Corpo de Willian Augusto da Silva apresentava oito perfurações, mas, dois ferimentos eram referentes à saída e entrada de projéteis, diz o laudo do Instituto Médico Legal

Por O Dia

Willian Augusto da Silva manteve reféns dentro de um ônibus da viação Galo Branco por cerca de 3h30
Willian Augusto da Silva manteve reféns dentro de um ônibus da viação Galo Branco por cerca de 3h30 -
Rio - Os tiros que mataram Willian Augusto da Silva foram no abdômen e no tórax, indicou o laudo da necropsia. A informação foi divulgada pelo canal de TV por assinatura GloboNews. O sequestrador foi morto por atiradores de elite da Polícia Militar, após tentativa de negociação. Ele fez 39 pessoas reféns durante três horas e meia na terça-feira. 
Segundo o laudo do Instituto Médico Legal, a morte foi causada por dois dos seis tiros de fuzil que atingiram o corpo: "ferimentos transfixantes" no tórax e abdômen, que ocasionaram hemorragia interna, disse a TV.
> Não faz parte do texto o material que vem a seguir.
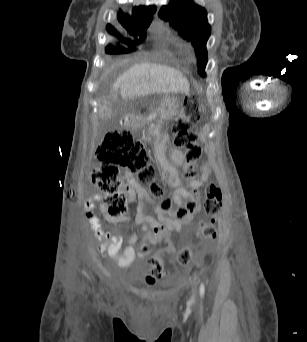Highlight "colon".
Instances as JSON below:
<instances>
[{
  "mask_svg": "<svg viewBox=\"0 0 307 342\" xmlns=\"http://www.w3.org/2000/svg\"><path fill=\"white\" fill-rule=\"evenodd\" d=\"M200 118L199 104L194 99H188L183 105V113L173 121L171 131L174 136V145L184 153V160L187 166L186 177L195 179L200 175L197 161L200 159L202 150L196 143V136L193 126ZM97 158L100 165L91 173L92 183L101 191L100 200L101 213L108 219L123 220L127 215V199L121 188L120 170H126L137 174L143 182H150L152 178V167L150 165L149 154L144 148L142 141L134 137L126 130H114L109 132L101 142ZM150 192L155 196H160L163 187L157 182H150ZM199 199L200 193H193ZM205 199L203 200V211L207 219L200 220L197 225L198 235L201 237L215 239L216 219L221 209L222 192L218 185L210 183L204 189ZM162 211L172 210L170 199L162 198L159 202ZM196 212L195 202H188L185 206L176 209L175 214L178 220L187 222ZM153 232H147L148 236L143 239L149 242H165L159 245V254H173L175 249V239H170V232L162 226H154ZM147 255L150 244L141 243ZM192 252L189 245L182 248L177 261L181 265L192 264ZM153 266L150 275L145 277V283L154 285L164 276V267L158 255H151L148 259Z\"/></svg>",
  "mask_w": 307,
  "mask_h": 342,
  "instance_id": "colon-1",
  "label": "colon"
}]
</instances>
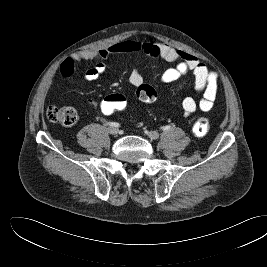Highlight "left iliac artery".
<instances>
[{"instance_id": "obj_1", "label": "left iliac artery", "mask_w": 267, "mask_h": 267, "mask_svg": "<svg viewBox=\"0 0 267 267\" xmlns=\"http://www.w3.org/2000/svg\"><path fill=\"white\" fill-rule=\"evenodd\" d=\"M163 131H169L171 129V126L170 125H167V126H163L161 128Z\"/></svg>"}]
</instances>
O corpo de Willian apresentava oito perfurações, mas, dois ferimentos são referentes à saída e entrada de projéteis, aponta o laudo. O sequestrador de 20 anos também foi baleado no braço e antebraço esquerdos, na perna esquerda, que quebrou no momento do ferimento, e no tórax.
Os militares da Unidade de Intervenção Tática foram os responsáveis pelo trabalho do Bope durante o sequestro. O grupo é composto por negociadores, atiradores de precisão (snipers) e pelo grupo de retomada e resgate.
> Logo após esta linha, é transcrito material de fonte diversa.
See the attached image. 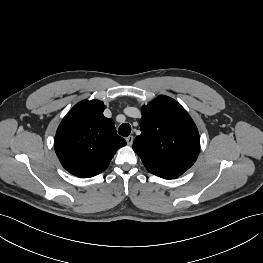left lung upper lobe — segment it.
<instances>
[{
	"label": "left lung upper lobe",
	"instance_id": "left-lung-upper-lobe-1",
	"mask_svg": "<svg viewBox=\"0 0 263 263\" xmlns=\"http://www.w3.org/2000/svg\"><path fill=\"white\" fill-rule=\"evenodd\" d=\"M141 134L133 143L145 168L152 174L168 178L188 170L200 151L196 125L174 99L160 95L142 107Z\"/></svg>",
	"mask_w": 263,
	"mask_h": 263
}]
</instances>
O comandante da unidade, tenente-coronel Maurílio Nunes, revelou que Willian ameaçou se jogar da Ponte junto com um refém durante a ação criminosa. O militar também disse que o sequestrador era confuso na negociação. “Uma hora ele queria dinheiro, outra hora ele pedia um carro para fugir. Uma hora ele falou assim ‘qual é a altura daqui? Vou me jogar daqui com um refém’. Então, os pedidos não tinham uma linha estratégica, uma linha racional”, revelou o comandante.
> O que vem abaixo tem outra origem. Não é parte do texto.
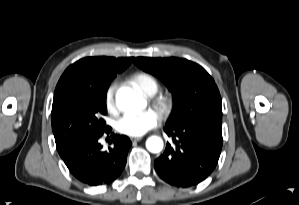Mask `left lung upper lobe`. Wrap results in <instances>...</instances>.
<instances>
[{
	"label": "left lung upper lobe",
	"mask_w": 299,
	"mask_h": 205,
	"mask_svg": "<svg viewBox=\"0 0 299 205\" xmlns=\"http://www.w3.org/2000/svg\"><path fill=\"white\" fill-rule=\"evenodd\" d=\"M134 63L157 76L172 92L175 106L169 125L222 117L219 90L200 65L187 59L137 57Z\"/></svg>",
	"instance_id": "obj_1"
}]
</instances>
Willian Augusto da Silva anunciou o sequestro no ônibus da linha 2520 (Alcântara-Estácio), da Viação Galo Branco, na Ilha de Mocanguê, logo após subir a Ponte Rio-Niterói, às 5h25 da manhã. Na altura do vão central, ele mandou o motorista parar o ônibus e ameaçou incendiar o veículo, pendurando garrafas com gasolina no veículo e caminhando com um isqueiro. Willian também levou lacres para prender os punhos dos passageiros.
Os agentes identificaram contatos suspeitos do sequestrador na internet e já investigam se ele planejou o ataque auxiliado por instruções de redes sociais e da deep web (o submundo da internet).